• _Description of the task_
Print every line of the listing below word for word, from start to finish, leaving out the pictures.

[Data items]
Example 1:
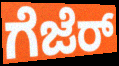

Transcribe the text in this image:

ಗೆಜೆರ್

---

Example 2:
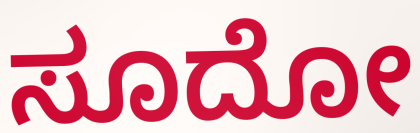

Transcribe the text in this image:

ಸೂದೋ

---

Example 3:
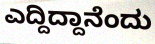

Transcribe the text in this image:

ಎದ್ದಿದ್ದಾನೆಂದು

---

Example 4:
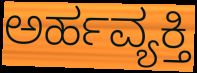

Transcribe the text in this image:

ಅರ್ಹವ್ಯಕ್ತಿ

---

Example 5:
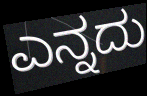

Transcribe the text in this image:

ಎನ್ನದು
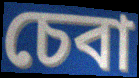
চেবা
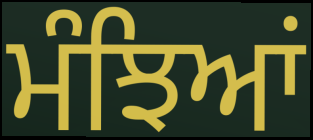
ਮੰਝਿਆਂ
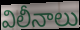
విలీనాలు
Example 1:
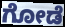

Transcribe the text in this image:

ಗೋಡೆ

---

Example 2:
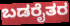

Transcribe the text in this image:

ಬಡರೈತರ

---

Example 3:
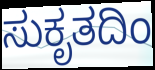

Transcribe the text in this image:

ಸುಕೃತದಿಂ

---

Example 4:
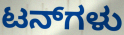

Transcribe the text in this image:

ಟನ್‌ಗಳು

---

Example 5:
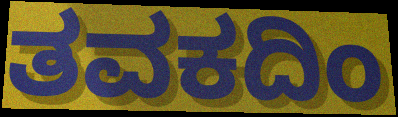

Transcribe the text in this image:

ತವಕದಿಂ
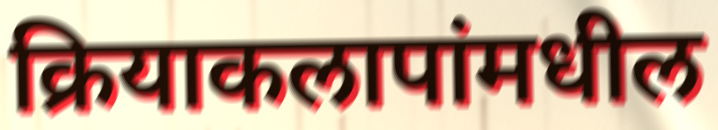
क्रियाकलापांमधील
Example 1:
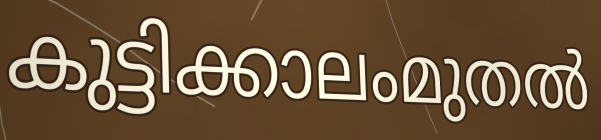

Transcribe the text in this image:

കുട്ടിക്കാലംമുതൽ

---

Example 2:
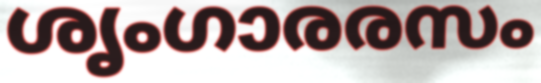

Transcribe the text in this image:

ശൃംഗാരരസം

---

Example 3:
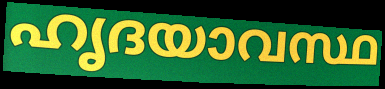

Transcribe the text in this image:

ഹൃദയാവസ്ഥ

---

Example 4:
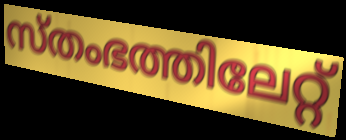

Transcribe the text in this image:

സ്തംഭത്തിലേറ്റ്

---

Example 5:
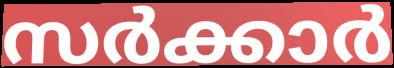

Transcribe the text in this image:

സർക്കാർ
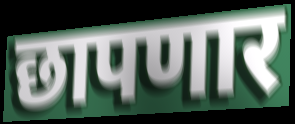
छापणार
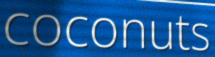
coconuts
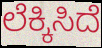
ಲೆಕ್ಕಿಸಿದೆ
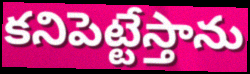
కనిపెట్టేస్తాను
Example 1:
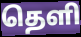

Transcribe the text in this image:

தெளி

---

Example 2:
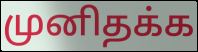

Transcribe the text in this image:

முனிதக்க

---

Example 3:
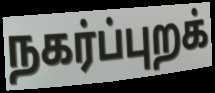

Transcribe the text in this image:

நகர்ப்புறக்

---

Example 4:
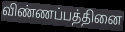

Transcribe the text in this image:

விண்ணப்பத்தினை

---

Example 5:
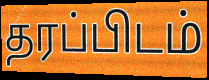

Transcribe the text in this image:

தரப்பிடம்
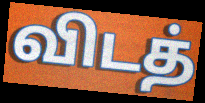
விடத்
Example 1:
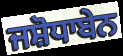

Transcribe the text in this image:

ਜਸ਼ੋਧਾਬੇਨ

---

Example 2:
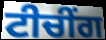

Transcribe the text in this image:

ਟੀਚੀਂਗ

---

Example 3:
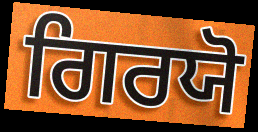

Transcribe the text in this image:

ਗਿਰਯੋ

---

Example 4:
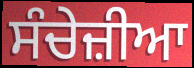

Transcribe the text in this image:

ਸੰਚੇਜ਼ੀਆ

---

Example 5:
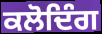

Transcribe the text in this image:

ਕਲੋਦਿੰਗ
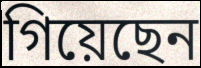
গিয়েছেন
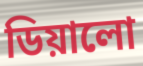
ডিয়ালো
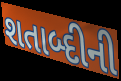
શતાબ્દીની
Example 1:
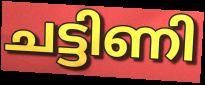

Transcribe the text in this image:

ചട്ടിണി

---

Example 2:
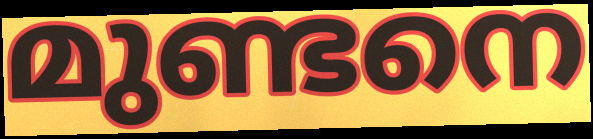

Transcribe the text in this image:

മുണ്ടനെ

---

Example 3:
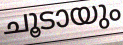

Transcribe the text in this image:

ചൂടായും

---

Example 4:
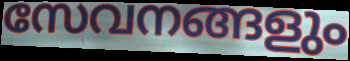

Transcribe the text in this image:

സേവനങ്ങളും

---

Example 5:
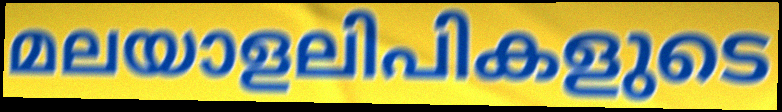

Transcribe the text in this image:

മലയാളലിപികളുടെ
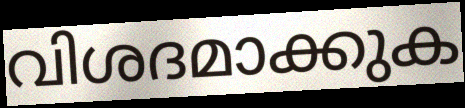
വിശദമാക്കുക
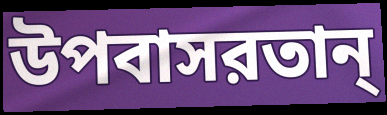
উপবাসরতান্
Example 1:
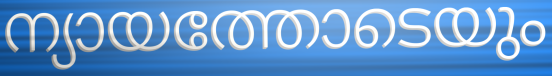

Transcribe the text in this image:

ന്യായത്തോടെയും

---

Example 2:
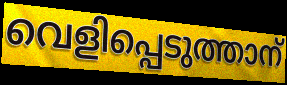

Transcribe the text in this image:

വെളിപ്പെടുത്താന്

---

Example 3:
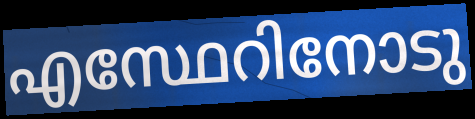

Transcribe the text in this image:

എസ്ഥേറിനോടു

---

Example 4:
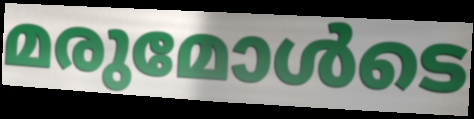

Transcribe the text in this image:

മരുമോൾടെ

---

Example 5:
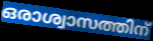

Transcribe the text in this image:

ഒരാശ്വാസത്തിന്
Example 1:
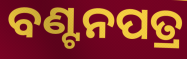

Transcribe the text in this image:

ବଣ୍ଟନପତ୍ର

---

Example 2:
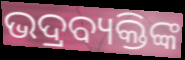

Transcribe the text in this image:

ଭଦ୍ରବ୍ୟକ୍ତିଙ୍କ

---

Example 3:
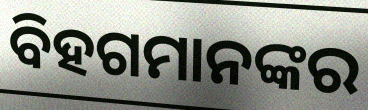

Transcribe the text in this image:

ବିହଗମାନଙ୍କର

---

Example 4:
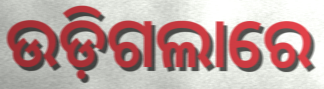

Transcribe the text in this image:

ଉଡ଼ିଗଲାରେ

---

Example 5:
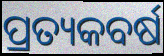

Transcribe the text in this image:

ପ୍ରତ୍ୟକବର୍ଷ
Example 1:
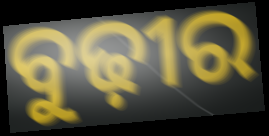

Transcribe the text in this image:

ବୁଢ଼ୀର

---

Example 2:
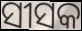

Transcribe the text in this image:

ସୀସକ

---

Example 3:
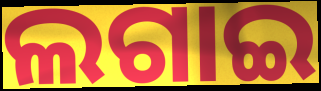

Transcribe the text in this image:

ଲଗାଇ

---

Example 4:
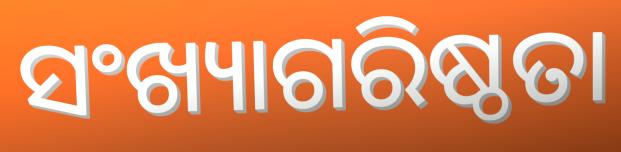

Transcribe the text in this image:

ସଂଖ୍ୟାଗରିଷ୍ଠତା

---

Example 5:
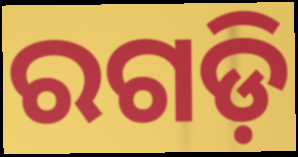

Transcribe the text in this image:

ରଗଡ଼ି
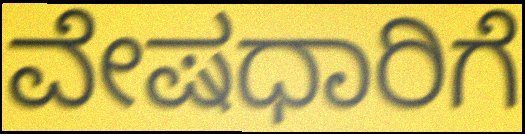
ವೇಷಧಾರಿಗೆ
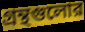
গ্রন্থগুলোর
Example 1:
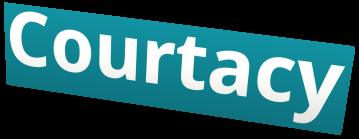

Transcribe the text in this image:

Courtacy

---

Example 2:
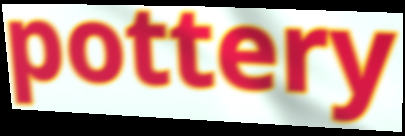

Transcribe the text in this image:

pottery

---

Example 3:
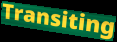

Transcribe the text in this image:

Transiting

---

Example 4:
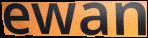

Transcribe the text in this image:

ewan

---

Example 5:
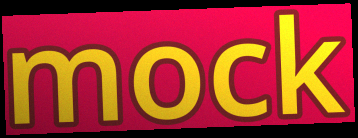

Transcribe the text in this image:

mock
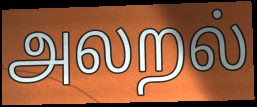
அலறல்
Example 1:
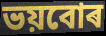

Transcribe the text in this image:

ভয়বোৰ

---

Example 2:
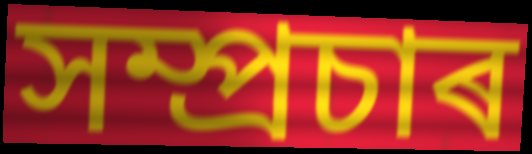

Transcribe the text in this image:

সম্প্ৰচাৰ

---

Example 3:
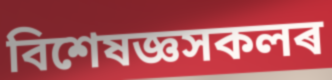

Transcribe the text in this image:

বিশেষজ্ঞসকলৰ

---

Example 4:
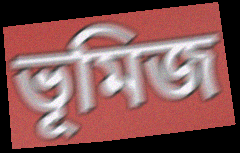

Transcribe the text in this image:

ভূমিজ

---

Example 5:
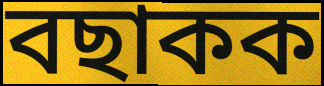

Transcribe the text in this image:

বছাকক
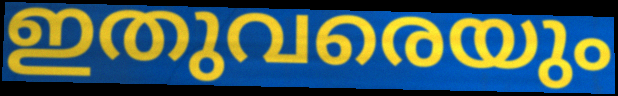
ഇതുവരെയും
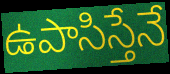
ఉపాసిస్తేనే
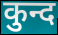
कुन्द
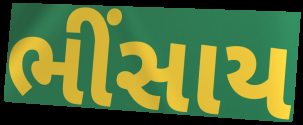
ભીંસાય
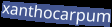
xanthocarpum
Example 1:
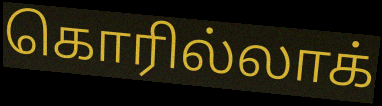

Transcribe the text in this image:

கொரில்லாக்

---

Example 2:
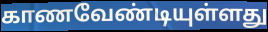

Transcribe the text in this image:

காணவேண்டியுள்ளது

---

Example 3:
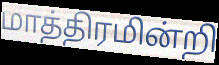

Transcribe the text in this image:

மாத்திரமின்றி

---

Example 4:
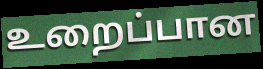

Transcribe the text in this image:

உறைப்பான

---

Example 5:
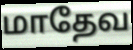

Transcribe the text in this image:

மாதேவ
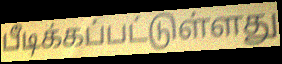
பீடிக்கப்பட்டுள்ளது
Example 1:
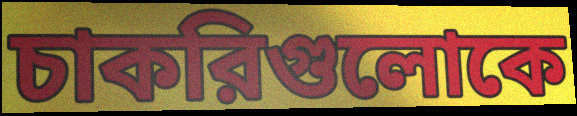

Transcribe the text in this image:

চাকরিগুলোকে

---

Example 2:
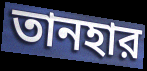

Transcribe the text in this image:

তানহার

• _Solution for this task_
Example 1:

Transcribe the text in this image:

ಗೆಜೆರ್

---

Example 2:

Transcribe the text in this image:

ಸೂದೋ

---

Example 3:

Transcribe the text in this image:

ಎದ್ದಿದ್ದಾನೆಂದು

---

Example 4:

Transcribe the text in this image:

ಅರ್ಹವ್ಯಕ್ತಿ

---

Example 5:

Transcribe the text in this image:

ಎನ್ನದು
চেবা
ਮੰਝਿਆਂ
విలీనాలు
Example 1:

Transcribe the text in this image:

ಗೋಡೆ

---

Example 2:

Transcribe the text in this image:

ಬಡರೈತರ

---

Example 3:

Transcribe the text in this image:

ಸುಕೃತದಿಂ

---

Example 4:

Transcribe the text in this image:

ಟನ್‌ಗಳು

---

Example 5:

Transcribe the text in this image:

ತವಕದಿಂ
क्रियाकलापांमधील
Example 1:

Transcribe the text in this image:

കുട്ടിക്കാലംമുതൽ

---

Example 2:

Transcribe the text in this image:

ശൃംഗാരരസം

---

Example 3:

Transcribe the text in this image:

ഹൃദയാവസ്ഥ

---

Example 4:

Transcribe the text in this image:

സ്തംഭത്തിലേറ്റ്

---

Example 5:

Transcribe the text in this image:

സർക്കാർ
छापणार
coconuts
ಲೆಕ್ಕಿಸಿದೆ
కనిపెట్టేస్తాను
Example 1:

Transcribe the text in this image:

தெளி

---

Example 2:

Transcribe the text in this image:

முனிதக்க

---

Example 3:

Transcribe the text in this image:

நகர்ப்புறக்

---

Example 4:

Transcribe the text in this image:

விண்ணப்பத்தினை

---

Example 5:

Transcribe the text in this image:

தரப்பிடம்
விடத்
Example 1:

Transcribe the text in this image:

ਜਸ਼ੋਧਾਬੇਨ

---

Example 2:

Transcribe the text in this image:

ਟੀਚੀਂਗ

---

Example 3:

Transcribe the text in this image:

ਗਿਰਯੋ

---

Example 4:

Transcribe the text in this image:

ਸੰਚੇਜ਼ੀਆ

---

Example 5:

Transcribe the text in this image:

ਕਲੋਦਿੰਗ
গিয়েছেন
ডিয়ালো
શતાબ્દીની
Example 1:

Transcribe the text in this image:

ചട്ടിണി

---

Example 2:

Transcribe the text in this image:

മുണ്ടനെ

---

Example 3:

Transcribe the text in this image:

ചൂടായും

---

Example 4:

Transcribe the text in this image:

സേവനങ്ങളും

---

Example 5:

Transcribe the text in this image:

മലയാളലിപികളുടെ
വിശദമാക്കുക
উপবাসরতান্
Example 1:

Transcribe the text in this image:

ന്യായത്തോടെയും

---

Example 2:

Transcribe the text in this image:

വെളിപ്പെടുത്താന്

---

Example 3:

Transcribe the text in this image:

എസ്ഥേറിനോടു

---

Example 4:

Transcribe the text in this image:

മരുമോൾടെ

---

Example 5:

Transcribe the text in this image:

ഒരാശ്വാസത്തിന്
Example 1:

Transcribe the text in this image:

ବଣ୍ଟନପତ୍ର

---

Example 2:

Transcribe the text in this image:

ଭଦ୍ରବ୍ୟକ୍ତିଙ୍କ

---

Example 3:

Transcribe the text in this image:

ବିହଗମାନଙ୍କର

---

Example 4:

Transcribe the text in this image:

ଉଡ଼ିଗଲାରେ

---

Example 5:

Transcribe the text in this image:

ପ୍ରତ୍ୟକବର୍ଷ
Example 1:

Transcribe the text in this image:

ବୁଢ଼ୀର

---

Example 2:

Transcribe the text in this image:

ସୀସକ

---

Example 3:

Transcribe the text in this image:

ଲଗାଇ

---

Example 4:

Transcribe the text in this image:

ସଂଖ୍ୟାଗରିଷ୍ଠତା

---

Example 5:

Transcribe the text in this image:

ରଗଡ଼ି
ವೇಷಧಾರಿಗೆ
গ্রন্থগুলোর
Example 1:

Transcribe the text in this image:

Courtacy

---

Example 2:

Transcribe the text in this image:

pottery

---

Example 3:

Transcribe the text in this image:

Transiting

---

Example 4:

Transcribe the text in this image:

ewan

---

Example 5:

Transcribe the text in this image:

mock
அலறல்
Example 1:

Transcribe the text in this image:

ভয়বোৰ

---

Example 2:

Transcribe the text in this image:

সম্প্ৰচাৰ

---

Example 3:

Transcribe the text in this image:

বিশেষজ্ঞসকলৰ

---

Example 4:

Transcribe the text in this image:

ভূমিজ

---

Example 5:

Transcribe the text in this image:

বছাকক
ഇതുവരെയും
ఉపాసిస్తేనే
कुन्द
ભીંસાય
xanthocarpum
Example 1:

Transcribe the text in this image:

கொரில்லாக்

---

Example 2:

Transcribe the text in this image:

காணவேண்டியுள்ளது

---

Example 3:

Transcribe the text in this image:

மாத்திரமின்றி

---

Example 4:

Transcribe the text in this image:

உறைப்பான

---

Example 5:

Transcribe the text in this image:

மாதேவ
பீடிக்கப்பட்டுள்ளது
Example 1:

Transcribe the text in this image:

চাকরিগুলোকে

---

Example 2:

Transcribe the text in this image:

তানহার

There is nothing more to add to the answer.